Dataset extract
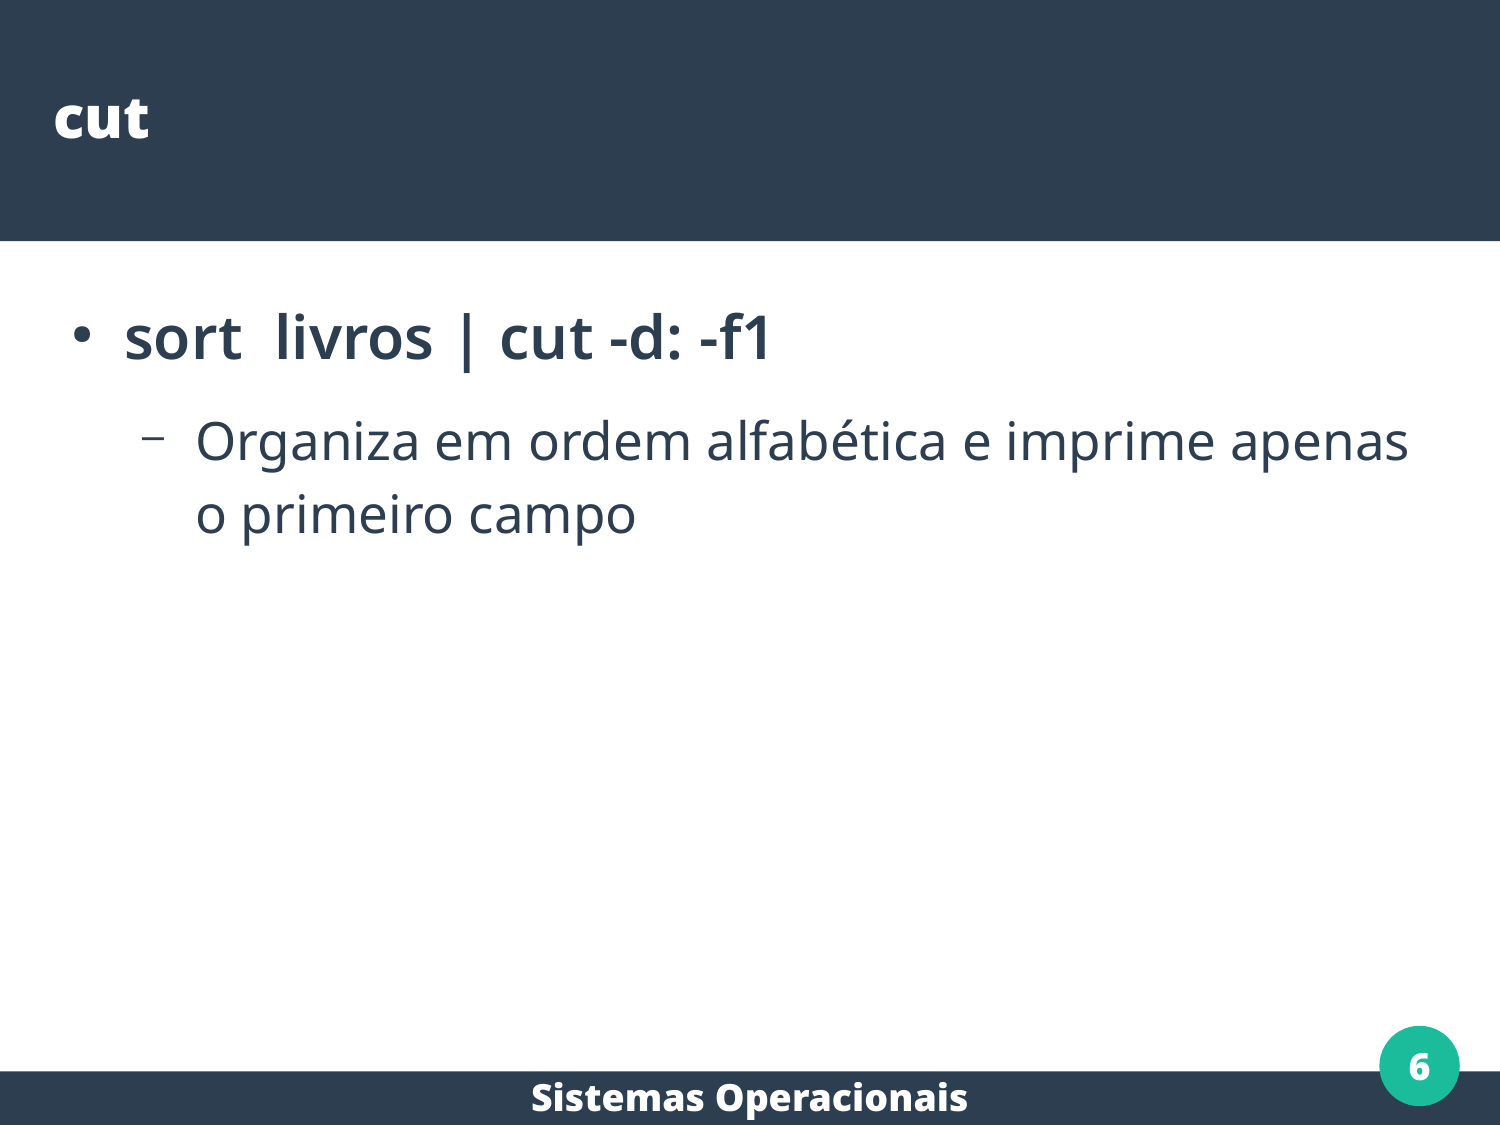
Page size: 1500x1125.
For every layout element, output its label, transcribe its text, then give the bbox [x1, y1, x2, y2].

--

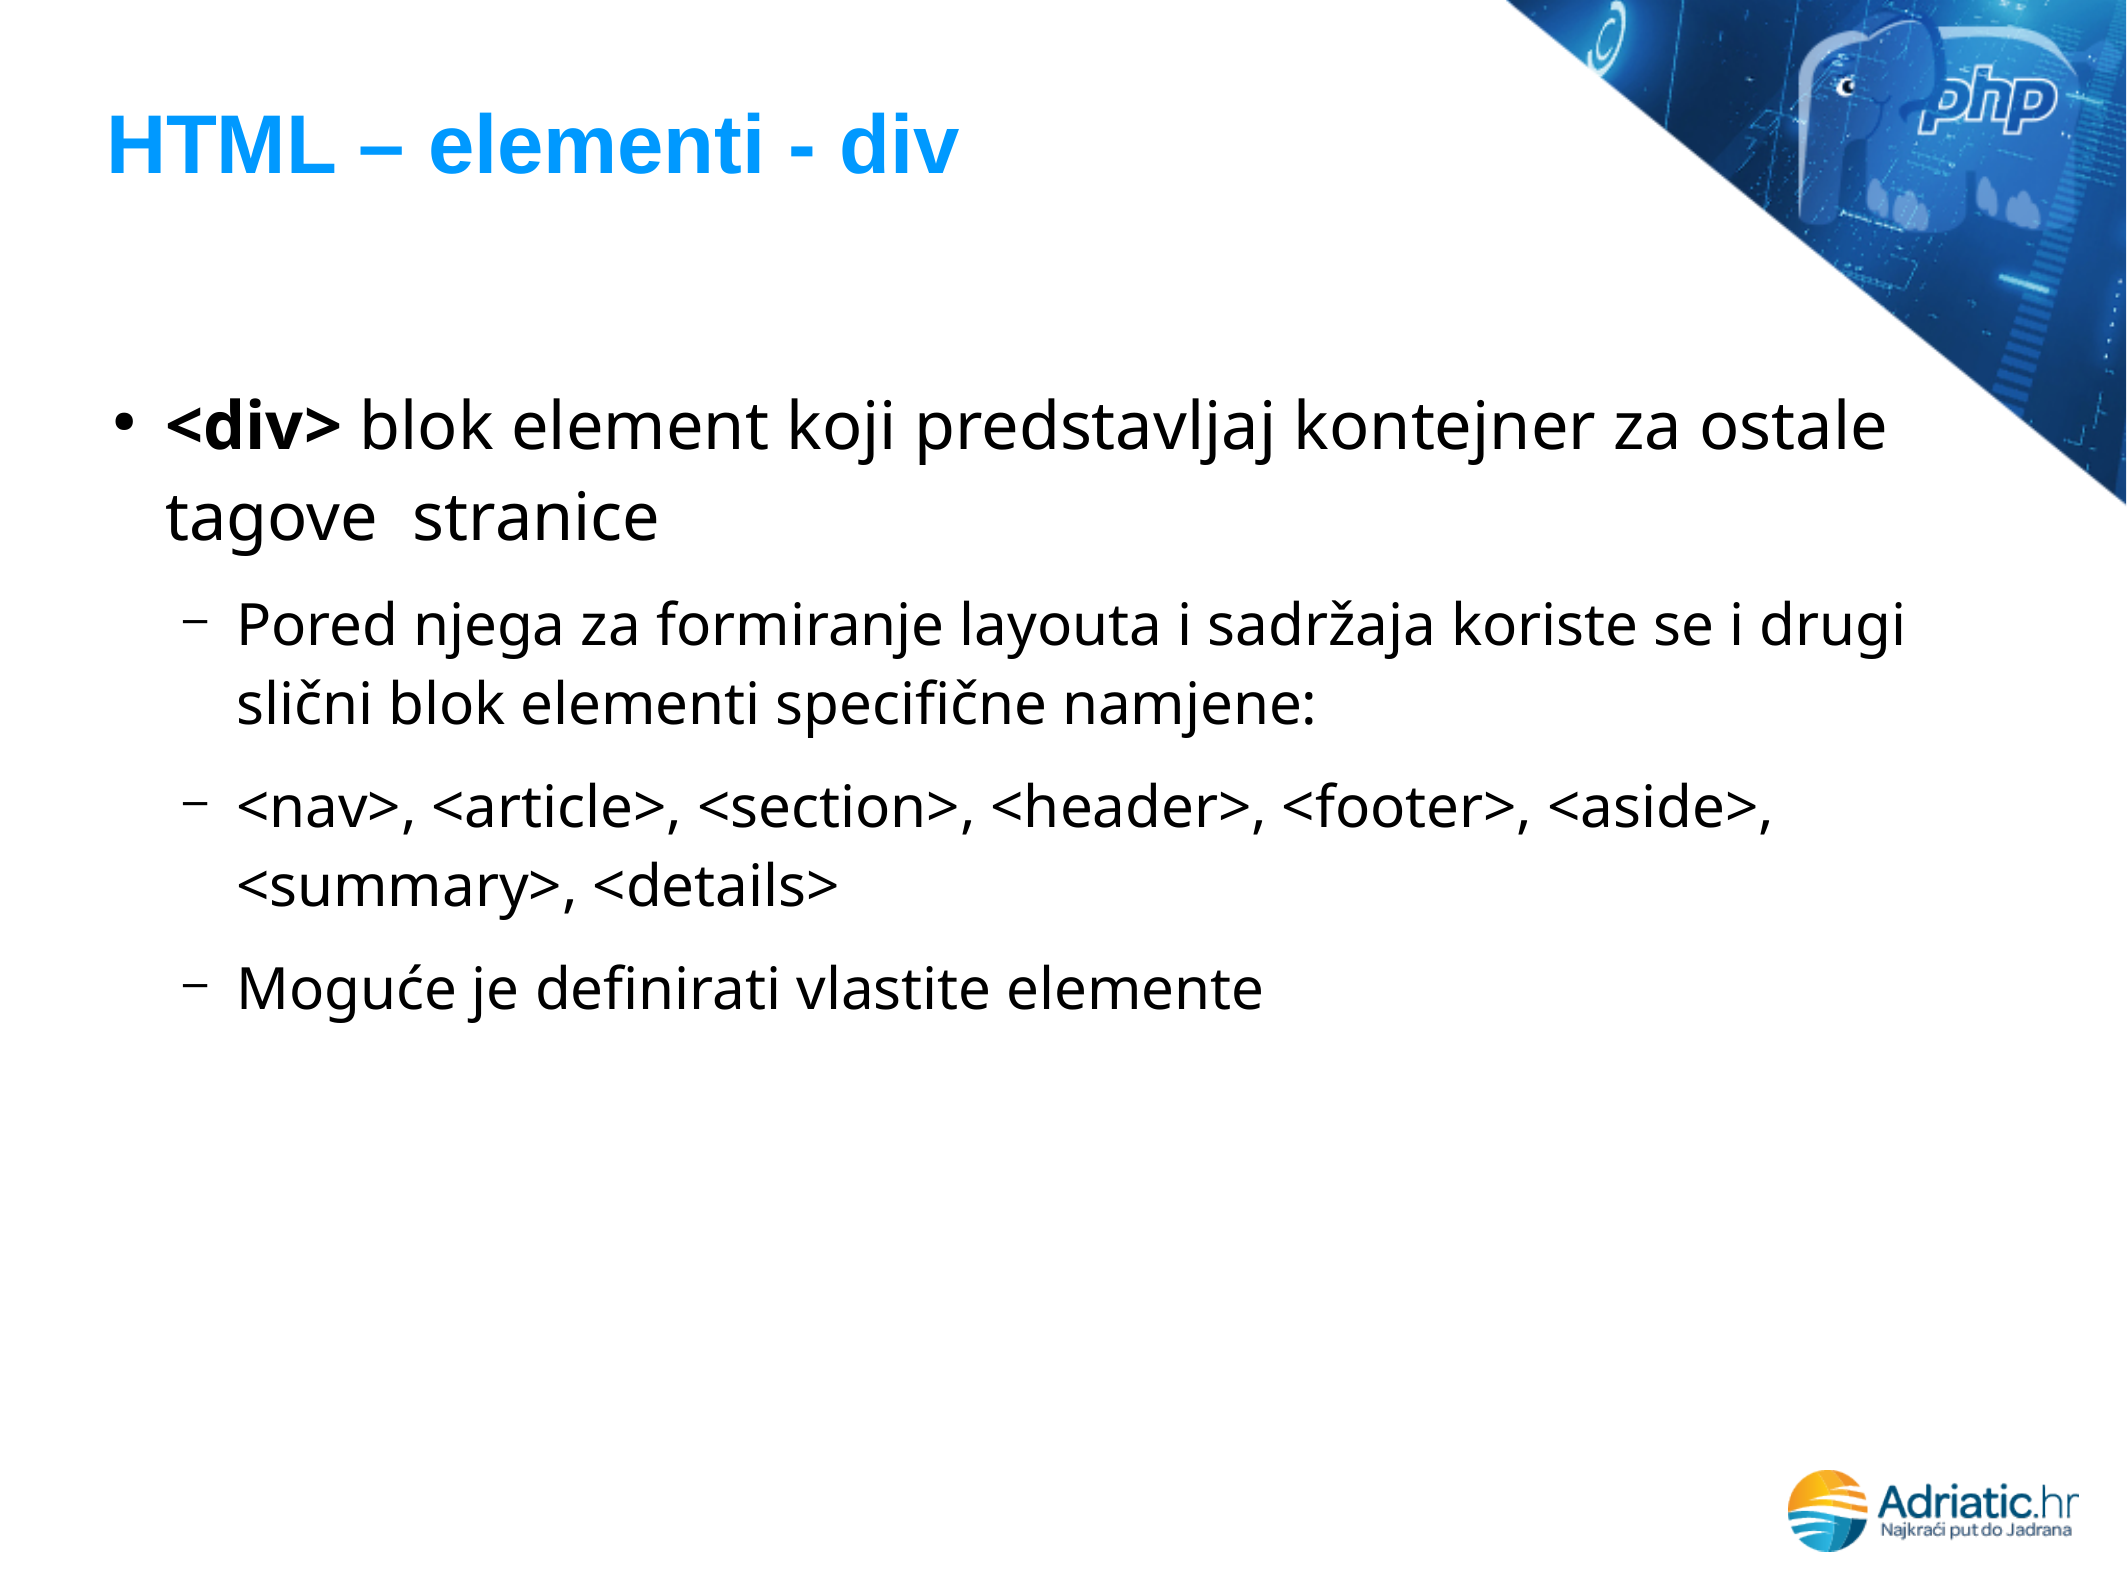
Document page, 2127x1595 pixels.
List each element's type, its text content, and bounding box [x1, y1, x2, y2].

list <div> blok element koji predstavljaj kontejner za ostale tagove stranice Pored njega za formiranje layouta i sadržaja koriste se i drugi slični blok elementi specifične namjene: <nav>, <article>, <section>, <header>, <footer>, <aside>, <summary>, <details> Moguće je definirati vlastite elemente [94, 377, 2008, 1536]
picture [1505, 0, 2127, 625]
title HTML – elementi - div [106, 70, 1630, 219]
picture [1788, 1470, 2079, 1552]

Exercise details
Copy, word for word, the part that opens with the line containing "Page size: 1500x1125." and closes with the line containing "For every layout", both of those lines included.

Exercise solution
Page size: 1500x1125.
For every layout element, output its label, transcribe its text, then give the bbox [x1, y1, x2, y2].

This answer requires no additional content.